Class2Go is Stanford's internal open-source platform for on-line education. A team of eight built the first version over the summer 2012, and it is still under active development. Class2Go launched this Fall for six on-campus classes and two "massive open online courses" (MOOC's): Computer Networking and Solar Cells, Fuel Cells, and Batteries.
Class2Go was built to be an open platform for learning and research. Professors have access to the classes' data to learn how their students learn. We will facilitate experiments. For example, we intend this to be the best plaform for running A/B/N tests to measure the impact of different teaching methods on student outcomes, or to build interesting features to try out new ways of presenting material or grading exercises. We believe an open source platform is the best way to do this.
For community support of c2g users, we have a Google group at https://groups.google.com/forum/#!forum/class2go-users.
If you are interested in reaching the team email us at firstname.lastname@example.org.
There are some principles that have guided our project:
Open. The platform is open source to make it easier for users (faculty members) to give us feedback on what we are doing. We would love to have others use the platform. We are working with others who are interested in using Class2Go for on-line education: universities, private schools, even NGO's.
Portable. Valuable course content shouldn't be tied to any one platform. Documents are already portable; the videos are outside our system (on YouTube) and the assets themselves can be repurposed as faculty see fit.
Interoperable. We don't want to build or maintain more than we have to. See the section below for a list of all the shoulders we are standing on.
To bring this to life we've built a system. Here are some of its important and distinguishing features.
Video and Problem Set Management. Professors (and TA's) can upload assets to S3; videos are then uploaded to YouTube.
Exercises. We support two kinds of exercises: formative, for learning and encouraging engagement; and summative, for assessment, like quizzes and tests. Students can attempt each formative problems many times as they want without penalty, but may be penalized for multiple submissions in summative sets. In both types of problem sets, feedback is available immediately so students can learn along the way.
Content Management. We have built a simple content management system where course information (videos, static pages, problem sets) can be created, reviewed, and then published. One important ability is an automatic live date, so a professor (or, most likely, their TA) doesn't have to click a button at midnight to publish a problem set.
Frame Extraction. We have a simple tool for extracting frames from a video (using
ffmpeg) and differencing them to find key frames. The thumbnails of these frames are used as an index to the video for navigation. It's called the Kelvinator after its first author, Kelvin Do.
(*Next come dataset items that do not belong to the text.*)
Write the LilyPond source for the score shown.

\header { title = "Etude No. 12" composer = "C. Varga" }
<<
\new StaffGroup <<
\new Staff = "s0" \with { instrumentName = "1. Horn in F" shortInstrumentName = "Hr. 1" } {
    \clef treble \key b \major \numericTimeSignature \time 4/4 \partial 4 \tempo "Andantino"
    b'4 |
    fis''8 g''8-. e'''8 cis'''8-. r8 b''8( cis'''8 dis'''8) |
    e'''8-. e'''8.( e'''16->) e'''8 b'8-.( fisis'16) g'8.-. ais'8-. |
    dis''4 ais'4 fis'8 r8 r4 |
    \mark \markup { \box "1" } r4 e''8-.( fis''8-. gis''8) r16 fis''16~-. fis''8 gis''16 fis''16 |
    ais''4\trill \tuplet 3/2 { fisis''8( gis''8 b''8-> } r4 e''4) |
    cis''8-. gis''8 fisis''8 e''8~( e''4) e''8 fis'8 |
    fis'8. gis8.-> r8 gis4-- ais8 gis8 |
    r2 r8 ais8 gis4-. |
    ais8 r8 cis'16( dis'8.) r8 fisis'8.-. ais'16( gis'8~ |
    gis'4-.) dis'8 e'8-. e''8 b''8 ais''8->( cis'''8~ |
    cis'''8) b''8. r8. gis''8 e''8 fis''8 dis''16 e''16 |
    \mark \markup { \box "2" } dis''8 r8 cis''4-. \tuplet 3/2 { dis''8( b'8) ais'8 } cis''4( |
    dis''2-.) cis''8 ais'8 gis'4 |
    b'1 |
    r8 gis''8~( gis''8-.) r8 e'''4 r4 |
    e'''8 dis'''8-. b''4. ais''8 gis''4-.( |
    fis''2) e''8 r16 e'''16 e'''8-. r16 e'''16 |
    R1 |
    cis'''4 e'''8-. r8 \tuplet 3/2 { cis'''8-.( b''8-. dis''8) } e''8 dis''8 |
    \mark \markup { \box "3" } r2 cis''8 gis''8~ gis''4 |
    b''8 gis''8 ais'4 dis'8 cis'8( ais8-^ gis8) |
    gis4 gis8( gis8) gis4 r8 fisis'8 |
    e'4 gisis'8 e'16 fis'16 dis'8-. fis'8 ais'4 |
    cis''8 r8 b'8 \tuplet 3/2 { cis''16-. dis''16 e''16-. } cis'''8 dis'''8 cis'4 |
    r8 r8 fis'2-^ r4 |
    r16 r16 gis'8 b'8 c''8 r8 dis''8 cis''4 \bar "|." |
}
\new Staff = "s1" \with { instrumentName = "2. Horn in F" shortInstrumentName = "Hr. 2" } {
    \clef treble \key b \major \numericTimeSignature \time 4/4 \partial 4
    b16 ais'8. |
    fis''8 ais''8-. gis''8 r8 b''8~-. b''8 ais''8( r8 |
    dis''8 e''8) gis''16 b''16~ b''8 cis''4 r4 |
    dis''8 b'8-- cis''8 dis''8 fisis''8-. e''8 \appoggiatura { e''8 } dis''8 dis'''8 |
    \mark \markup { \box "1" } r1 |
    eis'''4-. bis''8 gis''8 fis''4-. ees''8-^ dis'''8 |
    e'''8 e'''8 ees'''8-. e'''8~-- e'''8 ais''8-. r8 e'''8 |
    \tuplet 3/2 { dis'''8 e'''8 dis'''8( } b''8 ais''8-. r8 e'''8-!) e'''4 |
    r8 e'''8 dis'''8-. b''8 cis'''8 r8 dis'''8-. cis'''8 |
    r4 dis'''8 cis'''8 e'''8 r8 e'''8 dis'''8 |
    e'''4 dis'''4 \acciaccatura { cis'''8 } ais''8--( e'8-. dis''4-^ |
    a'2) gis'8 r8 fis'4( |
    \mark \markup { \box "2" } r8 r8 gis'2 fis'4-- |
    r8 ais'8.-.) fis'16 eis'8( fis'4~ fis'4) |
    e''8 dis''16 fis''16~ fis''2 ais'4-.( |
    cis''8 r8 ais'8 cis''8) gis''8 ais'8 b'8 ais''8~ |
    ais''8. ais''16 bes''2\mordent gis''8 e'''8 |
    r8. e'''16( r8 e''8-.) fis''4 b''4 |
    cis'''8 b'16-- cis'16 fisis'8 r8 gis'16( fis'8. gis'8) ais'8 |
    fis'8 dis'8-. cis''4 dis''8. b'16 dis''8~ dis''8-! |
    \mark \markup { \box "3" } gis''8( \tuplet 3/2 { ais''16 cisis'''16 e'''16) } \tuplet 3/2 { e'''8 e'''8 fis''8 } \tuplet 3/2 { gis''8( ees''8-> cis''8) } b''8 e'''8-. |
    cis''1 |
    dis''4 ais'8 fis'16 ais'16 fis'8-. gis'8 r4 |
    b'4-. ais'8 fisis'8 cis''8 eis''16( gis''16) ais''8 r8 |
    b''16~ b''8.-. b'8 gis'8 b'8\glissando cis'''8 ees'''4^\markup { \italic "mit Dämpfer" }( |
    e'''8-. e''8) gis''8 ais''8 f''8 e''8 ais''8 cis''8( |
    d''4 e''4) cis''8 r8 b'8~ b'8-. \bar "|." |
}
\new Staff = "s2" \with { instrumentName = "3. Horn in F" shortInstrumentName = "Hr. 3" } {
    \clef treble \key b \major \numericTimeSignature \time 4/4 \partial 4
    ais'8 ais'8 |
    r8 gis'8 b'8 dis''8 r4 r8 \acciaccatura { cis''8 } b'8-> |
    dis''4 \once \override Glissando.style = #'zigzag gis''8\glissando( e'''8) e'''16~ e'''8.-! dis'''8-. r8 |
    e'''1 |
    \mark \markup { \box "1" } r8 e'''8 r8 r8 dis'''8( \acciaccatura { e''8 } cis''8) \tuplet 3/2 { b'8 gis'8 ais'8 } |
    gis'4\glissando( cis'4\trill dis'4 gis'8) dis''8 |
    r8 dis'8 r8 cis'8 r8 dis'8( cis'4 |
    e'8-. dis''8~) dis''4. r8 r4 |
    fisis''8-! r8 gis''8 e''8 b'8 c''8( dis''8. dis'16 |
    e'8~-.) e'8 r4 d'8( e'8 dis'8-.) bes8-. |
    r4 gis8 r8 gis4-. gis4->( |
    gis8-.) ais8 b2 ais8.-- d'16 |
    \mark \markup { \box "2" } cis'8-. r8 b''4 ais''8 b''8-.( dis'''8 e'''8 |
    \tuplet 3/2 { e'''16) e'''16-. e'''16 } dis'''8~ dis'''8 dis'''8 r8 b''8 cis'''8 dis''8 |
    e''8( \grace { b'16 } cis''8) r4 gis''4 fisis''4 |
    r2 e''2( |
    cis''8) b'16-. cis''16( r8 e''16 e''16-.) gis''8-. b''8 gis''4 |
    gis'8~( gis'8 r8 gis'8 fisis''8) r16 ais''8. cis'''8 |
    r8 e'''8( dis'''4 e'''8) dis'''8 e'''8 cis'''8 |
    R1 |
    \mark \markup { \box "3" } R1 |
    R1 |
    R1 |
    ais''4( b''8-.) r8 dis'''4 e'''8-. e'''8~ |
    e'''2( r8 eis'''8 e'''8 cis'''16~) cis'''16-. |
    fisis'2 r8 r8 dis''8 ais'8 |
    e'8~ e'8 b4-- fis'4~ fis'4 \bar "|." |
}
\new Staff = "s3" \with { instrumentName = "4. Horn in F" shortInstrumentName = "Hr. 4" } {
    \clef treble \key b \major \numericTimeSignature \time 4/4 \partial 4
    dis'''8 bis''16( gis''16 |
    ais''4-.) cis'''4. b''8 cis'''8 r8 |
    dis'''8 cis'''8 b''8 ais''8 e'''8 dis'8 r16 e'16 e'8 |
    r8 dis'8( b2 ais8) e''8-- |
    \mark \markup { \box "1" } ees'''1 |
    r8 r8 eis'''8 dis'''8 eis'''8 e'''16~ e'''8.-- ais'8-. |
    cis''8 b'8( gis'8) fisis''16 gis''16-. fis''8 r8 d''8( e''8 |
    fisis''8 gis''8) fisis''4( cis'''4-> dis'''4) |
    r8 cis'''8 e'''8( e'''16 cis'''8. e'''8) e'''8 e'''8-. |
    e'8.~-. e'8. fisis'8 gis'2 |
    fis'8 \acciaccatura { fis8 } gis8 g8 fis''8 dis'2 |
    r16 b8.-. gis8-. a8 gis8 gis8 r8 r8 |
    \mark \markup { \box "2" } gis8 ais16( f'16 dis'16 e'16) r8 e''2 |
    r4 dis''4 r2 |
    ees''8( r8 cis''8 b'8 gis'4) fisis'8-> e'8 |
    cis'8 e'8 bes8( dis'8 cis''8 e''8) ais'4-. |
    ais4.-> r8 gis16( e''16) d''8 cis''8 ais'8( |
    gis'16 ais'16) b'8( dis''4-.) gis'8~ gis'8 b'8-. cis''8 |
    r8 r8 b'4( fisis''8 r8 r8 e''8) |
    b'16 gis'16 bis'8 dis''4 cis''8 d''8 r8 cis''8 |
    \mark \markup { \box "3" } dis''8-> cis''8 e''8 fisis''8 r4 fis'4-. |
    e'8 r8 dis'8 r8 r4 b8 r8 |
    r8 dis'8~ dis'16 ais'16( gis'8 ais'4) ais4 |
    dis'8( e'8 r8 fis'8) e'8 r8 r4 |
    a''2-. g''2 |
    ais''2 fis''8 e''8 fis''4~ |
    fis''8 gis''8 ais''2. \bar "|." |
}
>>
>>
Reporting. We have a set of ad-hoc and scheduled reports so teachers can get feedback and adjust.
Thanks to all the projects we are relying on to make this work. Some commercial, some open source. But a ton of good stuff.
- YouTube and Popcorn.js for video
- Piazza for forums
- MySQL is our database
- The massive Python Django ecosystem: eg. South, Registration
- Amazon AWS suite for hosting (EC2, S3, RDS, Route53, IAM)
- Chef from Opscode for configuration management
- Github for source code management and issues
We welcome others contributing to Class2Go. Begin by checking out our source from here and using README_SETUP.md to get a development environment set up. There are also some docs available on the Project Wiki here on GitHub.
Before sending unsolicited pull requests it is often best to discuss your intentions with the core dev team. Send us mail: email@example.com.
If you want to get an idea of the kinds of things to do on the project,
check out our
issue list right here on GitHub.
We keep it here for all to see. Feel free to comment on bugs and make suggestions. If you want to fix a bug, go ahead fork, fix, test, and send a pull request.
Using Class2Go Yourself
We intend for other colleges, universities, and even private organizations to be able to stand up their own instance of Class2Go to host their own courses. Unfortunately, the tooling and instructions for this aren't turnkey just yet. We also need to do some development to make it less Stanford-specific. Maybe you can help with that?
If you're interested, your the first step, just like contributing, is to stand up a development environment on your own laptop and try it out. We have people who got this demo-sized Class2Go up and running pretty quickly on their local machine.